I like to see cold showers as a way of practicing self-discipline Every. Single. Day. No matter how long you`ve been doing it, your mind will bring up all the reasons to why you shouldn`t shower every time you turn the cold water on.
At this moment, you can smell fear in the air and the longer you wait till you take the plunge, the more that fear will rises. Dipping, however, into the cold despite that fear will be like a short rehearsal for how you`ll deal with fear outside the bathroom —I.e., your work, athleticism, and personal relationship.
I recently moved to Colombia, and if you`ve ever been to South America you’ll know that though they’re much fun, the women here are kind of ‘intimidating.’ It takes a lot of courage to take the plunge and ask out a foreign hottie who barely speaks your language.
Each time I’m out in a bar or restaurant, and I’m faced by the fear of asking a beautiful woman out, I remember my daily cold-shower practice and I tell myself, cut the crap and do it anyway.
When I first got my biggest career opportunity as a personal trainer. I had just received my certificate, and though I wanted to work at that huge gym in town, I was afraid I`d be rejected if I applied.
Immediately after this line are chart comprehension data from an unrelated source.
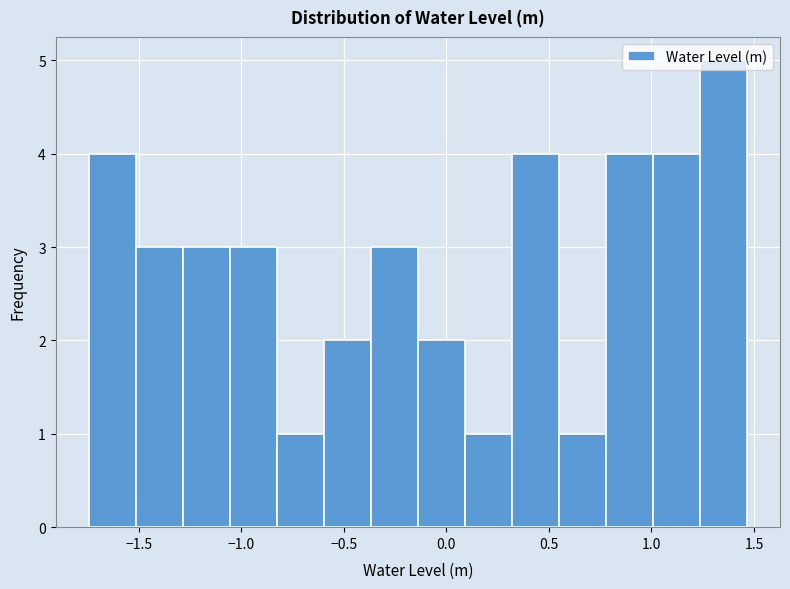

Reading left to right, transcribe this chart: for each bar, give the range it covers on the x-axis and its height. Neither the bar edges nor the heights are printed on the chart, so give them approximately, as read against the axes.

-1.75 to -1.50: 4
-1.50 to -1.30: 3
-1.30 to -1.05: 3
-1.05 to -0.85: 3
-0.85 to -0.60: 1
-0.60 to -0.35: 2
-0.35 to -0.15: 3
-0.15 to 0.10: 2
0.10 to 0.30: 1
0.30 to 0.55: 4
0.55 to 0.80: 1
0.80 to 1.00: 4
1.00 to 1.25: 4
1.25 to 1.45: 5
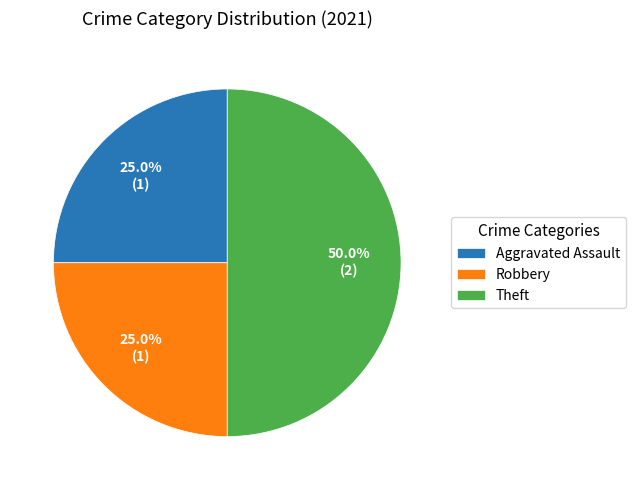

Which has a higher value, Theft or Aggravated Assault?

Theft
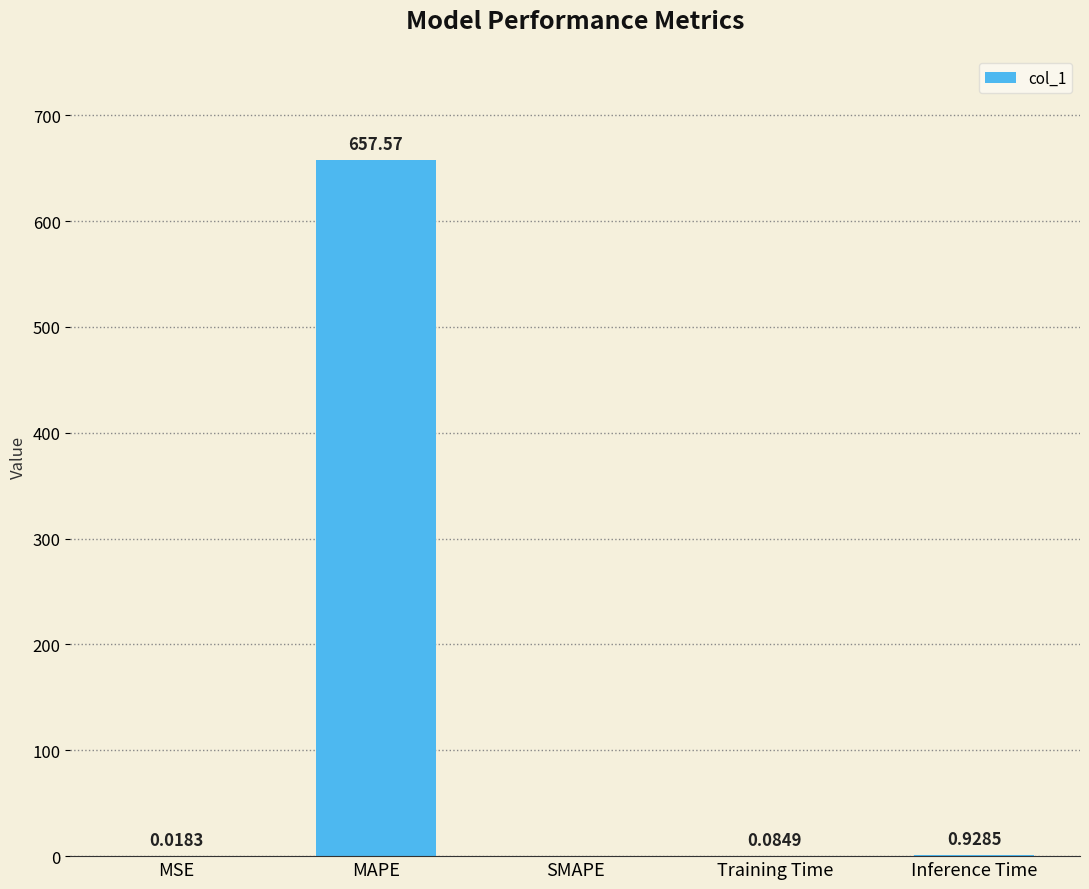

Between MSE and Training Time, which is larger?

Training Time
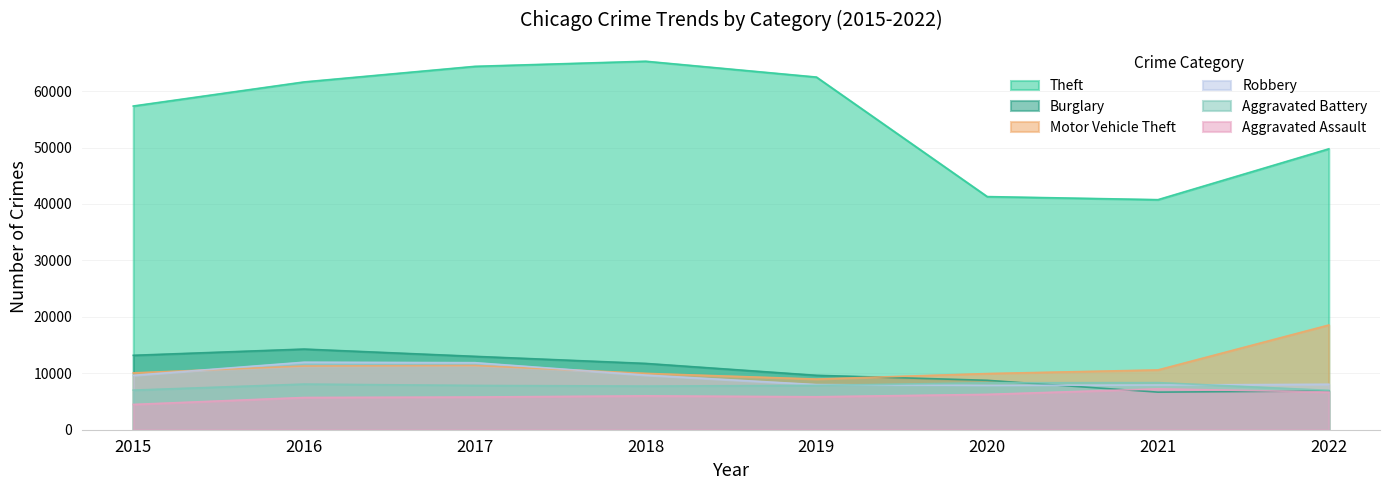

Where is Aggravated Assault nearest to the value 5861?

2019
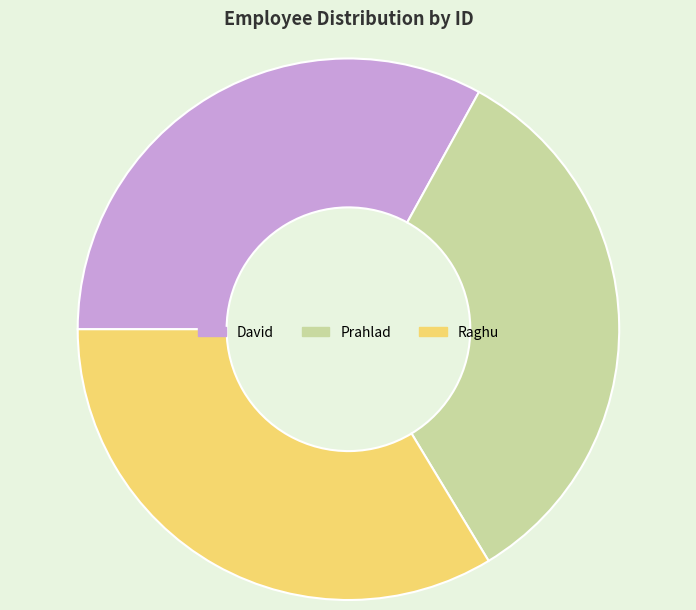

True or false: Raghu accounts for 40% of the total.

False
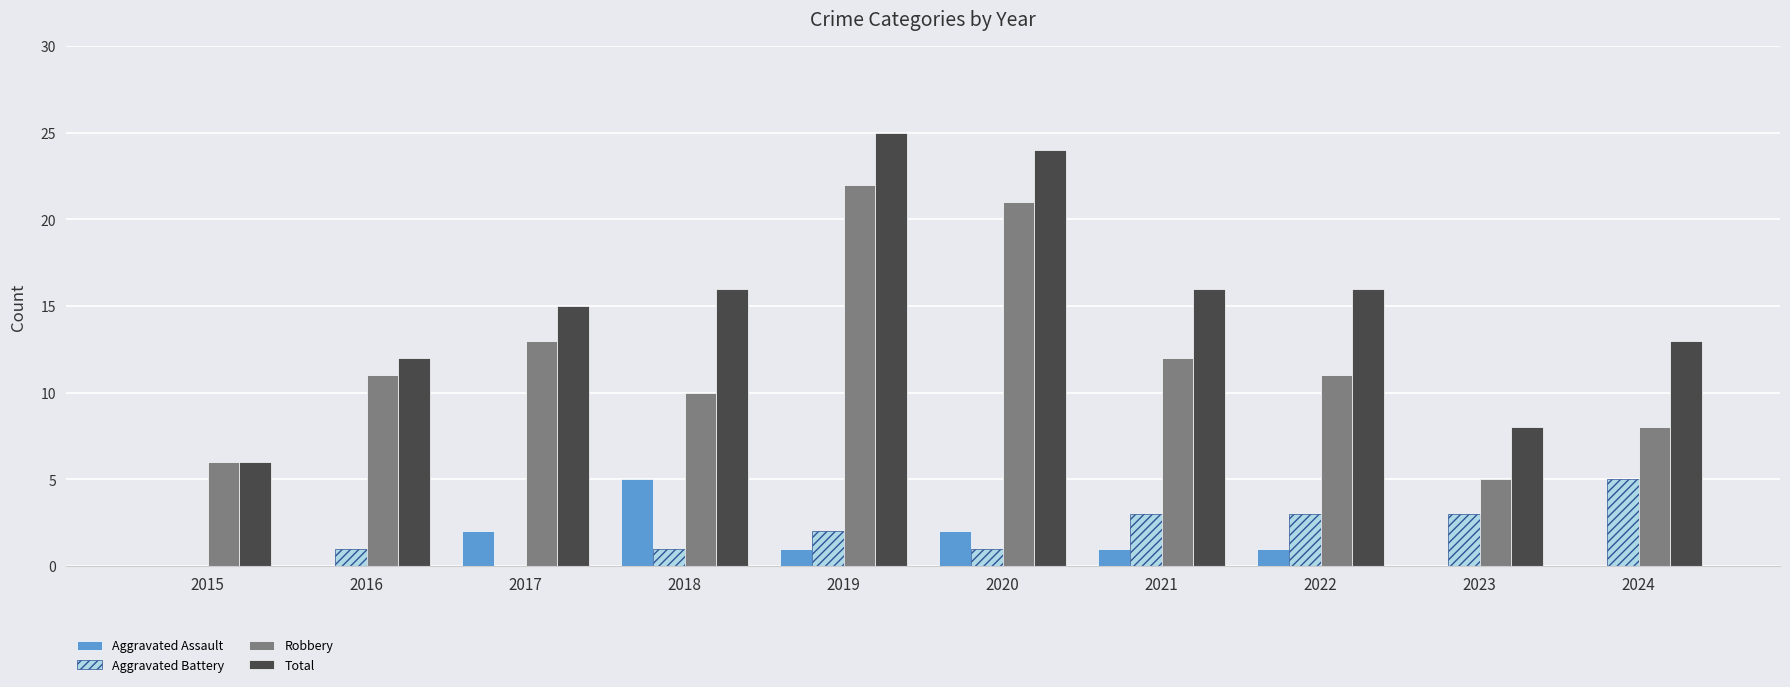

Reading right to left, extract all data points from this chart.

Aggravated Assault: 0	0	1	1	2	1	5	2	0	0
Aggravated Battery: 5	3	3	3	1	2	1	0	1	0
Robbery: 8	5	11	12	21	22	10	13	11	6
Total: 13	8	16	16	24	25	16	15	12	6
By doing what daily cold showers had taught me to do —cutting the crap and doing it anyway— I emailed some former coaches at that gym, and thankfully, one of them gave a good word for me, and I got the job I dearly wanted.
When cold water hits you, your body reacts by increasing the blood circulation through your veins to make you feel warm.
Improved blood circulation means more oxygen to your brain and enough blood to your muscles and limbs which positively affect your physical and mental health —this is what makes you alert a few seconds after the cold water hits you. If not treated well, poor blood circulation can cause blood clots and heart attacks.
Ever saw Kobe Bryant taking one of those cold baths after the game? That`s because studies found that cold showers can palliate post-injury pains especially the ones that follow doing sports.
In one case, a 28 y/o triathlete has been suffering from severe pain ten weeks after successful chest surgery. Painkillers couldn`t help him, and neither was practicing sports. It was only when he swam in the open cold water one day that his pains started to lessen intensely, as reported in the British Medical Journal (BMJ):
To his surprise, the young man felt no pain while he was in the water, but nor has he felt any since. His preoperative quality of life has been fully restored and he has resumed his usual sporting activities without further recourse to any painkillers.
If, like me, you exercise five or more days a week and want to avoid any future injuries caused by the lack of recovery, then you should seriously think about taking a daily, post-workout cold shower.
If you’re familiar with the term “Hydrotherapy —aka, Water Cure” then you must know that manipulating water temperature is used by therapists to treat painful arthritis of the joints and, in many cases, to lessen the weakness, numbness caused by Multiple Sclerosis. But, studies also found cold showers, (a branch of Hydrotherapy) can also be used as a natural anti-depressant.
When the cold water hits your skin, it stimulates the sympathetic nervous system causing a significant increase in endorphins and an anti-depressive effect without any notable side effects.